Publisher: Lexington Books
File Extension: EPUB
File size: 1.8 MB
Pages: 208
Author: David S. Parker; Mario Benedetti; Louise E. Walker; Abel Ricardo López-Pedreros; J. Pablo Silva; Rodolfo Barros; Bill French; Brian P. Owensby; Fredrick B. Pike; John J. Johnson
ISBN: 9780739168493, 0739168495
Language: English
Year: 2012

Product desciption

Latin Americas Middle Class Unsettled Debates And New Histories David S Parker Mario Benedetti Louise E Walker Abel Ricardo Lpezpedreros J Pablo Silva Rodolfo Barros Bill French Brian P Owensby Fredrick B Pike John J Johnson by David S. Parker; Mario Benedetti; Louise E. Walker; Abel Ricardo López-pedreros; J. Pablo Silva; Rodolfo Barros; Bill French; Brian P. Owensby; Fredrick B. Pike; John J. Johnson 9780739168493, 0739168495 instant download after payment.

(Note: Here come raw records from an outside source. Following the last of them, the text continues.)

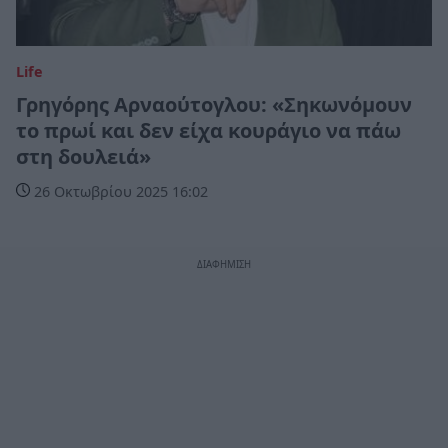
Life
Γρηγόρης Αρναούτογλου: «Σηκωνόμουν
το πρωί και δεν είχα κουράγιο να πάω
στη δουλειά»
26 Οκτωβρίου 2025 16:02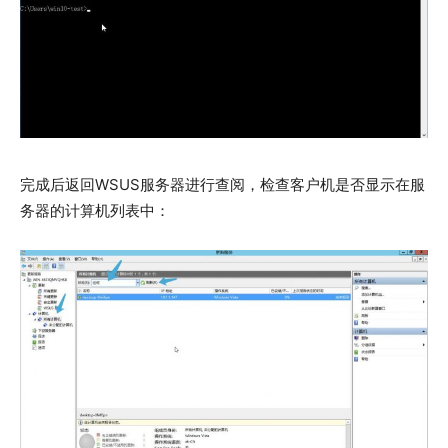
完成后返回WSUS服务器进行查阅，检查客户机是否显示在服
务器的计算机列表中：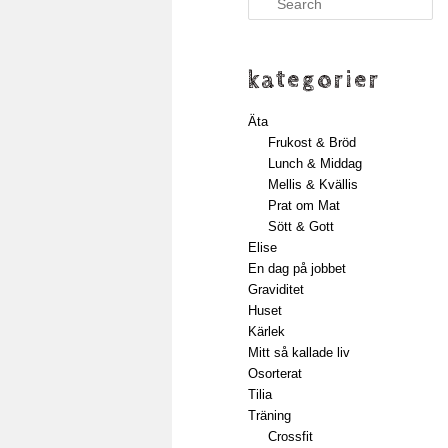
kategorier
Äta
Frukost & Bröd
Lunch & Middag
Mellis & Kvällis
Prat om Mat
Sött & Gott
Elise
En dag på jobbet
Graviditet
Huset
Kärlek
Mitt så kallade liv
Osorterat
Tilia
Träning
Crossfit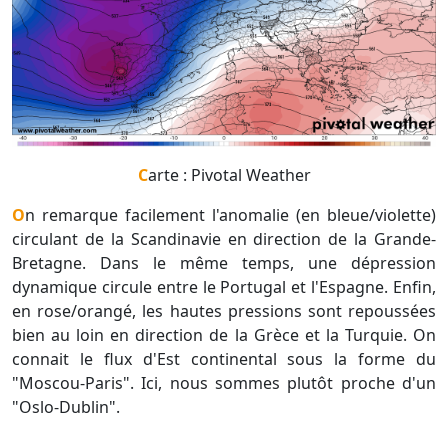
Carte : Pivotal Weather
On remarque facilement l'anomalie (en bleue/violette)
circulant de la Scandinavie en direction de la Grande-
Bretagne. Dans le même temps, une dépression
dynamique circule entre le Portugal et l'Espagne. Enfin,
en rose/orangé, les hautes pressions sont repoussées
bien au loin en direction de la Grèce et la Turquie. On
connait le flux d'Est continental sous la forme du
"Moscou-Paris". Ici, nous sommes plutôt proche d'un
"Oslo-Dublin".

As middle classes in developing countries grow in size and political power, do they foster stable democracies and prosperous, innovative economies? Or do they encourage crass materialism, bureaucratic corruption, unrealistic social demands, and ideological polarization? These questions have taken on a new urgency in recent years but they are not new, having first appeared in the mid twentieth century in debates about Latin America. At a moment when exploding middle classes in the global South increasingly capture the world’s attention, these Latin American classics are ripe for revisiting. Part One of the book introduces key debates from the 1950s and 1960s, when Cold War era scholars questioned whether or not the middle class would be a force for democracy and development, to safeguard Latin America against the perceived challenge of Revolutionary Cuba. While historian John J. Johnson placed tentative faith in the positive transformative power of the “middle sectors,” others were skeptical. The striking disagreements that emerge from these texts lend themselves to discussion about the definition, character, and complexity of the middle classes, and about the assumptions that underpinned twentieth-century modernization theory. Part Two brings together more recent case studies from Mexico, Peru, Brazil, Colombia, Chile, and Argentina, written by scholars influenced by contemporary trends in social and cultural history. These authors highlight issues of language, identity, gender, and the multiple faces and forms of power. Their studies bring flesh-and-blood Latin Americans to the forefront, reconstructing the daily lives of underpaid office workers, harried housewives and striving professionals, in order to revisit questions that the authors in Part One tended to approach abstractly. They also pay attention to changing cultural understandings and political constructions of who “the middle class” is and what it means to be middle class. Designed with the classroom and non-specialist reader in mind, the book has a comprehensive critical introduction, and each selection is preceded by a short description setting the context and introducing key themes.